The FBI said it had later discovered that Zarubina had been in regular communication with a Russian Federal Security Service (FSB) officer based in the Siberian city of Tomsk, and that she had agreed to perform tasks in the US on behalf of the agency.

If found guilty, Zarubina, who was released on a $25,000 bail on 21 November and forced to surrender her travel documents, faces up to five years in prison, according to lawyer Igor Slabykh who published the affidavit, who added that she had not been charged with espionage. 

Zarubina, who was born in Tomsk in 1990 and emigrated to the United States as an adult after graduating from the Russian Academy of National Economy and Public Administration, was recruited by the FSB in 2020 after meeting one of its officers and being assigned the codename “Alyssa”, according to the FBI.

She subsequently worked for the FSB until at least 2022, the bureau said, identifying “potentially helpful” contacts within the US, such as journalists and think tank staff, whom the FSB would invite to Russia for potential recruitment.

The FBI also claimed Zarubina had worked for and shared a close personal relationship with Yelena Branson, a dual Russian-US citizen who allegedly received funding from the Russian government to run the Russian Centre New York, which, according to prosecutors “spread Russian propaganda”. Branson, who fled the US for Russia in 2020, was charged with acting as a spy in the US in March 2022 and remains at large.

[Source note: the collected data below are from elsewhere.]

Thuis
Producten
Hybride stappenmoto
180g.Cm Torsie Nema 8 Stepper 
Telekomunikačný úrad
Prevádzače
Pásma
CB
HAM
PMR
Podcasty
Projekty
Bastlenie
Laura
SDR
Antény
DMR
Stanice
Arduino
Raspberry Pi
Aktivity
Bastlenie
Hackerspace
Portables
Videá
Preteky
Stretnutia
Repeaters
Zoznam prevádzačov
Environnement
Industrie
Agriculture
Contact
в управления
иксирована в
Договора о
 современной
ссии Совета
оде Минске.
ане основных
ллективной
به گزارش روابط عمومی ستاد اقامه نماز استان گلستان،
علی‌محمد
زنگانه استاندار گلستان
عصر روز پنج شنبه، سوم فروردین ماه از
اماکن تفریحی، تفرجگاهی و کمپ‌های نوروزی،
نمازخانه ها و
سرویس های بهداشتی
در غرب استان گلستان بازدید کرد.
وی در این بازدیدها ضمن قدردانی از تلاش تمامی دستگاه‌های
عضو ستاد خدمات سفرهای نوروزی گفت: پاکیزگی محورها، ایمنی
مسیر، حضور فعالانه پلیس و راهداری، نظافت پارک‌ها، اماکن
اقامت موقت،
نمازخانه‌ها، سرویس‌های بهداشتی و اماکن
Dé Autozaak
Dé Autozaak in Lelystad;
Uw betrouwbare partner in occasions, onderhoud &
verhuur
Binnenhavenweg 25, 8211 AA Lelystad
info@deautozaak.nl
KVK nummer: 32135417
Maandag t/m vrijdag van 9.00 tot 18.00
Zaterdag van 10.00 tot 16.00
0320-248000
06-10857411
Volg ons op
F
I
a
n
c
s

Zarubina was seen at several events organised by the Russian America for Democracy in Russia, a US-based NGO that seeks to unite the anti-war and anti-Kremlin members of the Russian diaspora, and had met a number of Russian opposition figures, the organisation wrote on Telegram. She also participated in events of the Free Nations of Post-Russia Forum, which advocates for Russia’s disintegration and decolonisation.

Leonid Volkov, an ally of late Russian opposition leader Alexey Navalny, wrote on Telegram on Tuesday that Zarubina had attended a public talk he gave in Washington in January 2023 and had taken a picture with him.

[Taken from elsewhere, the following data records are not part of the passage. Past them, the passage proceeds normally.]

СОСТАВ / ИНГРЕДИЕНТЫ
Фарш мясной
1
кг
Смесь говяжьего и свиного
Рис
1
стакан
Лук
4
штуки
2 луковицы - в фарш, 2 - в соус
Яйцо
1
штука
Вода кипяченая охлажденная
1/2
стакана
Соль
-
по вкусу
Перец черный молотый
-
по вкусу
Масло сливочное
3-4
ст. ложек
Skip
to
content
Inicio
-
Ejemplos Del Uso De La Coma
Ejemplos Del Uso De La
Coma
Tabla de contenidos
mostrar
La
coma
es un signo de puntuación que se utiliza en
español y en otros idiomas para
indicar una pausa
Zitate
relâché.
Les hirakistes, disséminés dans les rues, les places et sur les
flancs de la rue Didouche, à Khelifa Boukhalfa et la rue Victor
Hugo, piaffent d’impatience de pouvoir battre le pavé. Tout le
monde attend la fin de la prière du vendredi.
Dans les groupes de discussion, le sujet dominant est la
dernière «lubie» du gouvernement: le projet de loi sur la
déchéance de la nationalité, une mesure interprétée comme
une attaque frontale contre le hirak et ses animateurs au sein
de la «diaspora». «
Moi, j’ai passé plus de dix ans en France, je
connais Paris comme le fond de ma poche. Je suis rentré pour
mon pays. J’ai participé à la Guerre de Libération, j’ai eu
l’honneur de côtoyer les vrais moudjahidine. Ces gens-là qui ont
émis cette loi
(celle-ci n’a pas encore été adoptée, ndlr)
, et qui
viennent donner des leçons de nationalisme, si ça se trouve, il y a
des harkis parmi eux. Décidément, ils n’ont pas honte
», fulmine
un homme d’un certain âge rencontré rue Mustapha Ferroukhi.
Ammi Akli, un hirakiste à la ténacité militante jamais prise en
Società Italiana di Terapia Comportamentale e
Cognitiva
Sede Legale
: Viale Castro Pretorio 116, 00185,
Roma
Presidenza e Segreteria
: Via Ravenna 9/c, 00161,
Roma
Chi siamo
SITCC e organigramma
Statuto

“She was on her phone the whole meeting and didn’t show any interest in what I was saying. But as soon as the meeting was over, she was the first to jump up to me and ask for a selfie,” Volkov said.

Leonid Volkov and Nomma Zarubina. Photo: social media

In an interview with Sibir.Realii, Radio Free Europe/Radio Liberty’s Siberian affiliate, on Tuesday, Zarubina said she had been approached by the Russian security services, but “had never carried out any tasks” for the FSB. She also claimed that she voluntarily reported those contacts to the FBI in April 2021, and had been in touch with the US security services since then. 

“I know those people who arrested me, I’ve known them for four years. I thought we had a good relationship and that I was helping them,” Zarubina said, adding that she now feared repercussions from the FSB who she said had not been aware of her communications with the FBI. 

Zarubina also told Sibir.Realii that she had opposed the Russian invasion of Ukraine, although Russian independent media outlet Agentstvo noted that Zarubina’s VK page had signalled her support for the Russian government over the years, including a picture she posted of herself in 2017 wearing a “KGB summer camp” T-shirt with a Russian flag painted on her face.